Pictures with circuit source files
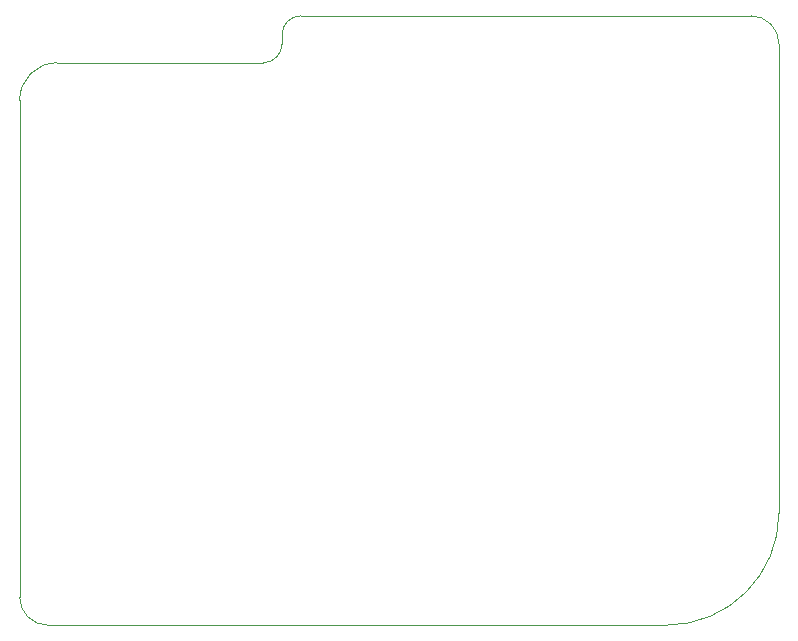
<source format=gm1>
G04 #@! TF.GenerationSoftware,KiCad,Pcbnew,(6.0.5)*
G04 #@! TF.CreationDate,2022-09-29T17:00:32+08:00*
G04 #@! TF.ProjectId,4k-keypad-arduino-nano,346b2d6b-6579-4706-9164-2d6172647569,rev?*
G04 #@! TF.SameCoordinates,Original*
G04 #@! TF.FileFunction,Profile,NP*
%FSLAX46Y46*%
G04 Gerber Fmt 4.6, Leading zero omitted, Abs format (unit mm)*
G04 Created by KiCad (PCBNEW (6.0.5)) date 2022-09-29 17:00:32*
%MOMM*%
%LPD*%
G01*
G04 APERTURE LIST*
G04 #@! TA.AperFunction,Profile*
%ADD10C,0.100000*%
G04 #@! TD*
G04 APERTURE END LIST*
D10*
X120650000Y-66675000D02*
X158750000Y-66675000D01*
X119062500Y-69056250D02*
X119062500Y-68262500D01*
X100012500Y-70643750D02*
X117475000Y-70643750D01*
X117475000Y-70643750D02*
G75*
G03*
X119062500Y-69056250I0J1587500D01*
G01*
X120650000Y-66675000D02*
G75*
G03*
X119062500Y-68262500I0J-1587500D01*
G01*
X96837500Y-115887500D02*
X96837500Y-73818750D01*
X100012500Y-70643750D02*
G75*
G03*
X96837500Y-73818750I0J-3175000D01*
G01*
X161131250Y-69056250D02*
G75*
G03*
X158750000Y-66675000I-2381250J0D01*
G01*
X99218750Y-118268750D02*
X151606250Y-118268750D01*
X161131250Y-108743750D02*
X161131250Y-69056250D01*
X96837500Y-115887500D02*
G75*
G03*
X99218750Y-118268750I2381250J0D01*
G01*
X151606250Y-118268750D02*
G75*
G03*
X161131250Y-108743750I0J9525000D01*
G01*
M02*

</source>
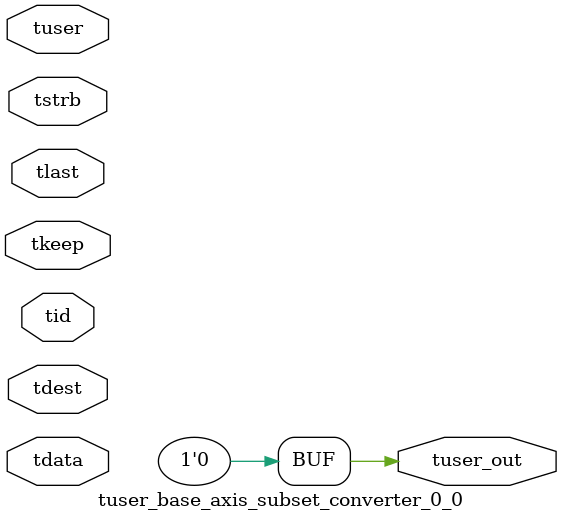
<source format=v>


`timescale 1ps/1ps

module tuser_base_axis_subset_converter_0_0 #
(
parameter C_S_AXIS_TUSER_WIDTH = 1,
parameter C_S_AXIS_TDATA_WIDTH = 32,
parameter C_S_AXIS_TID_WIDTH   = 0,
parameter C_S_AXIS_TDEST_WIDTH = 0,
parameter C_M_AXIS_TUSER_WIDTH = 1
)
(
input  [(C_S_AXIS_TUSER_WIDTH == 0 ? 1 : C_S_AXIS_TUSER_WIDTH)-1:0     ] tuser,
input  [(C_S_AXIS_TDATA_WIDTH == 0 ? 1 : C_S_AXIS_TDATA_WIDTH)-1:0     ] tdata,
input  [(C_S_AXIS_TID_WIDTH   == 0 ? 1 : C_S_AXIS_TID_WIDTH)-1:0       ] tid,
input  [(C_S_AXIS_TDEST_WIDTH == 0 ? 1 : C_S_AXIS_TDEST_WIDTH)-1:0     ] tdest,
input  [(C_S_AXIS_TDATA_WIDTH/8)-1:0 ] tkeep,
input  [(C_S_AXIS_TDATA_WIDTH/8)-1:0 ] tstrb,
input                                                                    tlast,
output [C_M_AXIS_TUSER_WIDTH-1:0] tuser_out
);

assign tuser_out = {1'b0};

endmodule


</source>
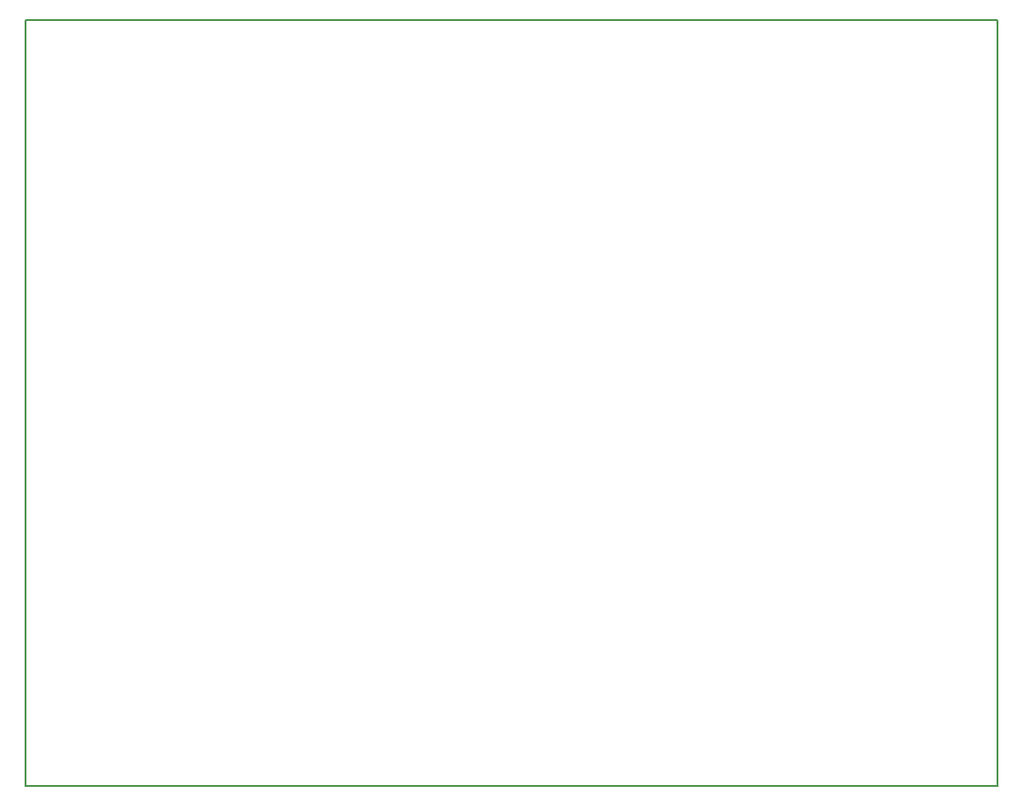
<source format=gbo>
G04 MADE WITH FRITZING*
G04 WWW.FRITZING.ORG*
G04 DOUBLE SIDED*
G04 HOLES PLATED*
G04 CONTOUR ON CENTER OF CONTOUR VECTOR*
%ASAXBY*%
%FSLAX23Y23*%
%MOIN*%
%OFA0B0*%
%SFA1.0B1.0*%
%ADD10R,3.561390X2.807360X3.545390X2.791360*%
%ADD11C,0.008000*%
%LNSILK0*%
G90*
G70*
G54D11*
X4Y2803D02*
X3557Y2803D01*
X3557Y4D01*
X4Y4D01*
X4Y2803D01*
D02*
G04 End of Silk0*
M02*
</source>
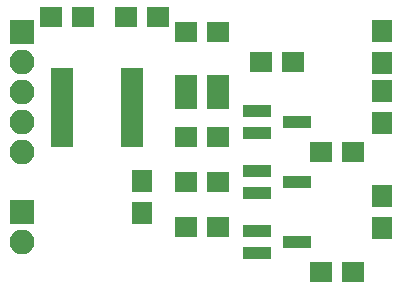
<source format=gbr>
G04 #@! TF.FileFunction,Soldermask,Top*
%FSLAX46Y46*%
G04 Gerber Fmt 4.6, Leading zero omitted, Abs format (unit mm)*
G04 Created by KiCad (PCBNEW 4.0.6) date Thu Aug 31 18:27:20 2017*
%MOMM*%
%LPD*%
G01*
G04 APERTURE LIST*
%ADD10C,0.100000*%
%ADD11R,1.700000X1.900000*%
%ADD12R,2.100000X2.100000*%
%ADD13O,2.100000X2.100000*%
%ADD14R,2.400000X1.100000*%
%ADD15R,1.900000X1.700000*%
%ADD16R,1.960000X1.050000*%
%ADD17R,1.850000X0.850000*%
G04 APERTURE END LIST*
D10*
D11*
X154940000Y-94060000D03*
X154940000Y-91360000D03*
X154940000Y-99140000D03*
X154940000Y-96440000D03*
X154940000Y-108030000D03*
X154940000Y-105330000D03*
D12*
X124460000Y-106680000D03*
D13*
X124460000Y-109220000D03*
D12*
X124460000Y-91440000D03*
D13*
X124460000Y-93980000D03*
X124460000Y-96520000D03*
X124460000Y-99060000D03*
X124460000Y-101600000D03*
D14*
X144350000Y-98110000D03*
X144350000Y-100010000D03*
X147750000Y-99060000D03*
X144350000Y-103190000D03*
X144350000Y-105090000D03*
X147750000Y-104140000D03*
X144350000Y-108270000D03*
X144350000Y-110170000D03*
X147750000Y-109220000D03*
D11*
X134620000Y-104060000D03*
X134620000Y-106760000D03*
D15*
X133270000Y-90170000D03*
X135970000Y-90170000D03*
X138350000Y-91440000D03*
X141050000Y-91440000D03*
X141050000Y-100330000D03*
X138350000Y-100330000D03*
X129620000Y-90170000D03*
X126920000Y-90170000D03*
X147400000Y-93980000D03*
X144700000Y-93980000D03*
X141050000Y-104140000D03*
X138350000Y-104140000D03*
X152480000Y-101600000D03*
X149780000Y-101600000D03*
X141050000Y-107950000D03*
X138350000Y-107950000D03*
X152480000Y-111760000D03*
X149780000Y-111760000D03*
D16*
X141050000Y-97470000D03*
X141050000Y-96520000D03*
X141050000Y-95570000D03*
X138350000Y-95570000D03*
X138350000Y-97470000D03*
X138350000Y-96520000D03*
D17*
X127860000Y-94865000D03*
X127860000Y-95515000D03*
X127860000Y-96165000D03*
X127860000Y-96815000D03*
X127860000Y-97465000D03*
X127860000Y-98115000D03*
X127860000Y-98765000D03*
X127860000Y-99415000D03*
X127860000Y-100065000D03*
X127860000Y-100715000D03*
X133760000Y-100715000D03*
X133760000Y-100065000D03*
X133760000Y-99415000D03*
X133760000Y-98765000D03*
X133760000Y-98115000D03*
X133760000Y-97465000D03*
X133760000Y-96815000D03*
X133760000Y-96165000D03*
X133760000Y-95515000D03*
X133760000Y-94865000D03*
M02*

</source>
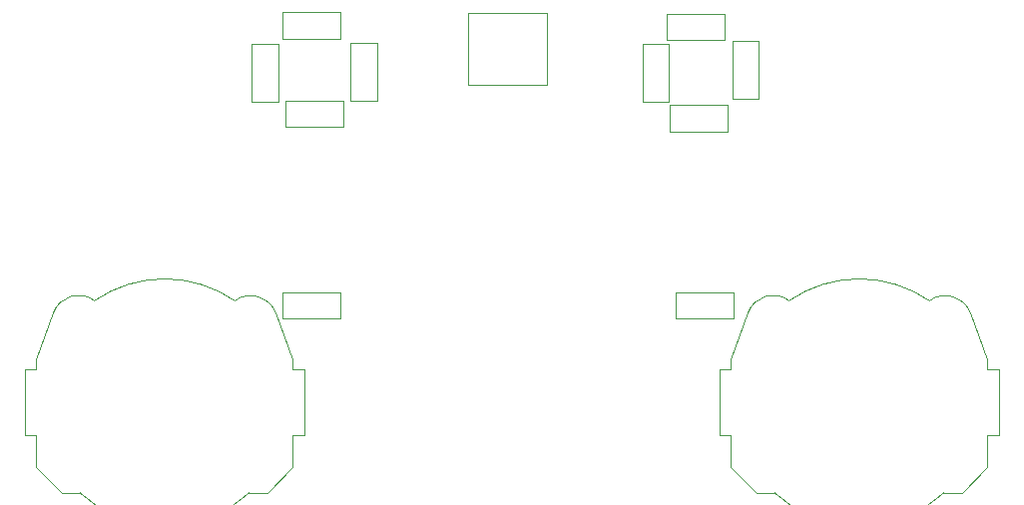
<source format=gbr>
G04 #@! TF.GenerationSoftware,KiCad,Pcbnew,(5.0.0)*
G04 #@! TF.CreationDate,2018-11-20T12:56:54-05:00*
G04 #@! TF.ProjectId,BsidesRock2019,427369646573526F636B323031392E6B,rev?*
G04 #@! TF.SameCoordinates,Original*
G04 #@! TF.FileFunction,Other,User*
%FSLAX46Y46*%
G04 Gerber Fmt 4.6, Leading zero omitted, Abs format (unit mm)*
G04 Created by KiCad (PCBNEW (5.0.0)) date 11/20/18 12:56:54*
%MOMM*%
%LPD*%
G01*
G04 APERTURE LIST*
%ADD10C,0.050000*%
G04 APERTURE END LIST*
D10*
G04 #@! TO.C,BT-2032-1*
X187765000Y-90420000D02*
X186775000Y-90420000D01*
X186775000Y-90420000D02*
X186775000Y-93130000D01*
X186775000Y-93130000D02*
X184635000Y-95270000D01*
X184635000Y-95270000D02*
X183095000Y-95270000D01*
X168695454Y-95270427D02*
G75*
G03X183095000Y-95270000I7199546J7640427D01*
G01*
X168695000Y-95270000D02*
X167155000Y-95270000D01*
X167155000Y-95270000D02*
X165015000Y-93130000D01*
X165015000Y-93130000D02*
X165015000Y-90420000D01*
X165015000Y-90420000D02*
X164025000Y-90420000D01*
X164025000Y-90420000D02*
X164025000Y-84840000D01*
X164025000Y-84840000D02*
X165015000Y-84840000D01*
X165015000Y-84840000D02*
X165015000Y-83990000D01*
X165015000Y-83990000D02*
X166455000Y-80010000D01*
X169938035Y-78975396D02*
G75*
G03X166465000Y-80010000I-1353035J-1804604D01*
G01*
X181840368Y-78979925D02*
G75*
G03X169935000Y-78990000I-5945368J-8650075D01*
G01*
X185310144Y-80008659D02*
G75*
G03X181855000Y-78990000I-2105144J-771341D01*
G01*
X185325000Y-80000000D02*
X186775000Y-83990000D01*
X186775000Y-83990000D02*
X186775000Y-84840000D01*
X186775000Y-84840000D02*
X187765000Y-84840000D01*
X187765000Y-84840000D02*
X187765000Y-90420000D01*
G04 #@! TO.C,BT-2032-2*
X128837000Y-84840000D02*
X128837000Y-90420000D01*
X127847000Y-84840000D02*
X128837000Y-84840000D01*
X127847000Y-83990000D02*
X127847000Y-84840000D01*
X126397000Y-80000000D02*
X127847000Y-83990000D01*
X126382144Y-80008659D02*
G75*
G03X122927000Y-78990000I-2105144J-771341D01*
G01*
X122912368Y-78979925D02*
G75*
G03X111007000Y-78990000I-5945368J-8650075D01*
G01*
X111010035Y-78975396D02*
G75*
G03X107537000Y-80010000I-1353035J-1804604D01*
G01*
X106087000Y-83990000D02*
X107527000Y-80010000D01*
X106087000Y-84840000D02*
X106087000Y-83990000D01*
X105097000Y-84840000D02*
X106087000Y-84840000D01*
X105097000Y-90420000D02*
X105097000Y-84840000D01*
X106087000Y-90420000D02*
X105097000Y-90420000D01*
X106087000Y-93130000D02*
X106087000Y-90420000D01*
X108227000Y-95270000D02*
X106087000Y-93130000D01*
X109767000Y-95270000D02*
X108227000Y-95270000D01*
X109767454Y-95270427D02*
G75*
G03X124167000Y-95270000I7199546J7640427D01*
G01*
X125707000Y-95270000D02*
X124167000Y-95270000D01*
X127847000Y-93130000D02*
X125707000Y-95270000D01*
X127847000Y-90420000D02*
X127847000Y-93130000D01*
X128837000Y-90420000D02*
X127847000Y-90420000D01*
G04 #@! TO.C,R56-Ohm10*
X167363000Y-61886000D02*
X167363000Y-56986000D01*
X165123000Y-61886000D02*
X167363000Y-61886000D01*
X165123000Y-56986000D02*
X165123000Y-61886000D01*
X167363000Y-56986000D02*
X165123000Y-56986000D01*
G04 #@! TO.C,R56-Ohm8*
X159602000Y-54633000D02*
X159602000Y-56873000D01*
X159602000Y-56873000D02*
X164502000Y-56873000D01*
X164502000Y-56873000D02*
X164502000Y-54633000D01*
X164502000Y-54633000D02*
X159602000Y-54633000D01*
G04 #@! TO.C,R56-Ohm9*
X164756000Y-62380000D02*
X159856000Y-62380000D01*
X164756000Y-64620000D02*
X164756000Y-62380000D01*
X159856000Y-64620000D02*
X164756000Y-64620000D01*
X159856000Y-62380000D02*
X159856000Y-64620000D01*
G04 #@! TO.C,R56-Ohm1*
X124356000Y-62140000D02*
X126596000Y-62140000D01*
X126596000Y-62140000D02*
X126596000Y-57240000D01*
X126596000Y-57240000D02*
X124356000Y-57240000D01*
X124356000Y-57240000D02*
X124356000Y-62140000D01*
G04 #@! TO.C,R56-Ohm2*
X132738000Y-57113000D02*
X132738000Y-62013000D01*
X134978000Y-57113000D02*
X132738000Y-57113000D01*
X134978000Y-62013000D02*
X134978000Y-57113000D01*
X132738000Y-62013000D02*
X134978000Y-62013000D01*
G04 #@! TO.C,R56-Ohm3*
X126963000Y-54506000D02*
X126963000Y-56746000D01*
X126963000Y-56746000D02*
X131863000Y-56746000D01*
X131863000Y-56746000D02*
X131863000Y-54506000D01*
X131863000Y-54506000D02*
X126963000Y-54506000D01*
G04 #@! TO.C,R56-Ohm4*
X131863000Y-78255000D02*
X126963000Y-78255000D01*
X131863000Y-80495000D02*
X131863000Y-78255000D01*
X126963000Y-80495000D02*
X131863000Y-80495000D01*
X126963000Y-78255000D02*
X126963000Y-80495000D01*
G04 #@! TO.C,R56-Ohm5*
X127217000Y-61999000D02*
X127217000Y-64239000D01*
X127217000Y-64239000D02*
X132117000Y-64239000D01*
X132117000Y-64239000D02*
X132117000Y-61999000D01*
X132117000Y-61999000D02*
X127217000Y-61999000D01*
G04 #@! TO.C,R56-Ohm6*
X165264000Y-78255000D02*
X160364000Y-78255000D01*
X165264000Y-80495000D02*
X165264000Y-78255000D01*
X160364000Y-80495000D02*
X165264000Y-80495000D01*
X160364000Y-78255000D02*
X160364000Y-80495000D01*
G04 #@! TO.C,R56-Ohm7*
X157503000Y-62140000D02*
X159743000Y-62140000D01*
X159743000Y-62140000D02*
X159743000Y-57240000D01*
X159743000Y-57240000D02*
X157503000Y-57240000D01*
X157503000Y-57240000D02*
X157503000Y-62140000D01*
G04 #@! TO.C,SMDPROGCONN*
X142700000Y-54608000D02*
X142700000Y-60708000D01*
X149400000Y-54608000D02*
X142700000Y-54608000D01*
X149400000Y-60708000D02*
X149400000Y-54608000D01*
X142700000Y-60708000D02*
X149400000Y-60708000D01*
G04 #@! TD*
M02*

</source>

[What to do] Count every line of the records that holds the string "SameCoordinates". Write only the total.

[Output below] 2